Segment Start: Extracted information
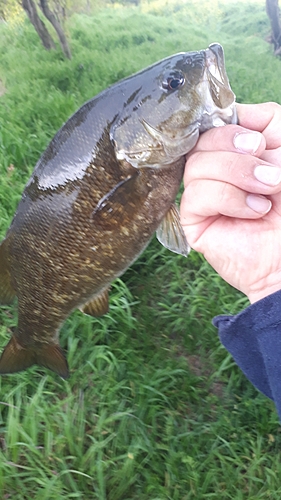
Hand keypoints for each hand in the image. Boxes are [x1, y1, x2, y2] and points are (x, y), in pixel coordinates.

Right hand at [180, 102, 280, 302]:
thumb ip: (268, 120)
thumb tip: (235, 115)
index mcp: (233, 151)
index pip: (213, 123)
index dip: (230, 127)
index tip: (258, 141)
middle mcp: (214, 171)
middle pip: (201, 141)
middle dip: (237, 151)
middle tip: (271, 173)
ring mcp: (202, 195)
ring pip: (196, 166)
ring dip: (238, 175)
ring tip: (267, 193)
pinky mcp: (194, 221)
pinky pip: (196, 195)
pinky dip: (230, 198)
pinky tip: (255, 211)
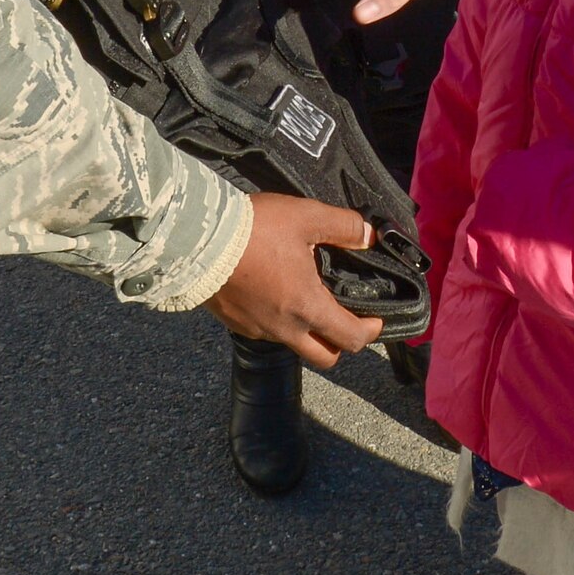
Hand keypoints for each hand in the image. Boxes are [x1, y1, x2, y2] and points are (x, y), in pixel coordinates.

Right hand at [204, 192, 384, 367]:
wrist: (197, 241)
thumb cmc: (254, 230)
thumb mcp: (306, 217)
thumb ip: (342, 225)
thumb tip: (368, 234)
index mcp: (307, 307)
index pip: (351, 339)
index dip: (371, 332)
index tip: (376, 320)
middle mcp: (284, 328)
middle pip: (324, 357)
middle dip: (341, 343)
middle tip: (346, 318)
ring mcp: (258, 329)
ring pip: (294, 345)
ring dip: (308, 331)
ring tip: (308, 298)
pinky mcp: (237, 323)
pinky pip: (267, 331)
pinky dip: (279, 320)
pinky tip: (275, 292)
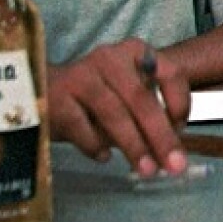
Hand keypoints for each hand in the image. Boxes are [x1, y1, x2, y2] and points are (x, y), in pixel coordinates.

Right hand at [48, 39, 190, 177]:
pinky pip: (80, 125)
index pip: (170, 73)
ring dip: (133, 145)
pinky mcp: (56, 96)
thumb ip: (149, 115)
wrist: (40, 88)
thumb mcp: (126, 94)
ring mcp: (81, 75)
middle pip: (141, 99)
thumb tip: (172, 152)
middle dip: (161, 135)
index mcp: (135, 52)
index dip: (181, 104)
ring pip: (114, 113)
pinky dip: (95, 144)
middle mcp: (110, 58)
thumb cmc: (95, 95)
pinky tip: (104, 156)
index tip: (182, 131)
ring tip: (146, 169)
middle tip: (174, 165)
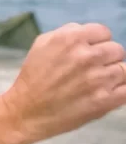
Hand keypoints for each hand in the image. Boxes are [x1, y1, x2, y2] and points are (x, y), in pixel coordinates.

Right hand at [2, 22, 125, 142]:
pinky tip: (107, 92)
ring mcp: (98, 79)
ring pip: (124, 69)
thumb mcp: (41, 44)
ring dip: (112, 75)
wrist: (27, 111)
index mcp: (70, 39)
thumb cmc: (34, 76)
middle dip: (105, 58)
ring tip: (95, 83)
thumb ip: (68, 32)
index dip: (96, 42)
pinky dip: (120, 89)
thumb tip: (90, 33)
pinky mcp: (106, 100)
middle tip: (90, 69)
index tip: (88, 52)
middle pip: (117, 50)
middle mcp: (86, 56)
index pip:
Segment End: Extracted information
> **Work order**:
Your copy of the data should match it exactly, apart from the images, which are omitted.

> **Result of this task**:
Hand keypoints for each hand in the image. Boxes are [x1, y1, x2, y2] and points are (x, y), in pixel coordinates.

Right hand at [180, 102, 280, 302]:
thumb ip: (268, 120)
thumb tip: (235, 115)
index mcp: (233, 151)
index pip: (213, 123)
index dip: (230, 127)
index tip: (258, 141)
middle mcp: (214, 171)
middle pip: (201, 141)
middle dip: (237, 151)
middle tip: (271, 173)
ring mcp: (202, 195)
ring pip: (196, 166)
ring dip: (238, 175)
ring tip: (267, 193)
pinky mcp: (194, 221)
pinky pip: (196, 195)
pinky dip: (230, 198)
pinky tip: (255, 211)
Hand keypoints for each hand in the image. Boxes are [x1, y1, x2, y2] and points are (x, y), in pixel coordinates.

Right hand at [204, 192, 384, 367]:
wrist: (197, 241)
thumb cmc: (254, 230)
thumb mcp: (306, 217)
thumb ip: (342, 225)
thumb tip: (368, 234)
index mcp: (307, 307)
index pip: (351, 339)
index dip: (371, 332)
index tip: (376, 320)
middle mcp: (284, 328)
middle pip: (324, 357)
middle dip: (341, 343)
middle tip: (346, 318)
ring mcp: (258, 329)
ring pip: (294, 345)
ring dip: (308, 331)
ring tip: (308, 298)
pinky mcp: (237, 323)
pinky pip: (267, 331)
pinky dip: (279, 320)
pinky tip: (275, 292)
Hand keypoints for each hand in the image. Boxes are [x1, y1, x2, y2] and points are (x, y), in pixel coordinates.

Right hand at [48, 39, 190, 177]:
pinky pip: (80, 125)
index pip: (170, 73)
ring dip: (133, 145)
pinky mcp: (56, 96)
thumb ip: (149, 115)
wrist: (40, 88)
thumb mcp: (126, 94)
ring mcp: (81, 75)
middle pip: (141, 99)
thumb tip: (172, 152)
middle dip: (161, 135)
index mcp: (135, 52)
index dip: (181, 104)
ring pip: (114, 113)
pinky dip: (95, 144)
middle mcp: (110, 58)
thumb cmc: (95, 95)
pinky tip: (104, 156)
index tip: (182, 131)
ring tip: (146, 169)
middle tip: (174, 165)
Hand keypoints for each hand in the image. Boxes are [x1, y1, x2, y2] and points are (x, y), in pixel coordinates.

Right hand at [2, 22, 125, 142]:
pinky tip: (107, 92)
ring mcp: (98, 79)
ring pip: (124, 69)
thumb mcp: (41, 44)
ring dip: (112, 75)
wrist: (27, 111)
index mcp: (70, 39)
thumb cmc: (34, 76)
middle dip: (105, 58)
ring tip: (95, 83)
thumb ip: (68, 32)
index dip: (96, 42)
pinky dip: (120, 89)
thumb tip: (90, 33)
pinky mcp: (106, 100)
middle tip: (90, 69)
index tip: (88, 52)
middle pip: (117, 50)
middle mcp: (86, 56)
index pip:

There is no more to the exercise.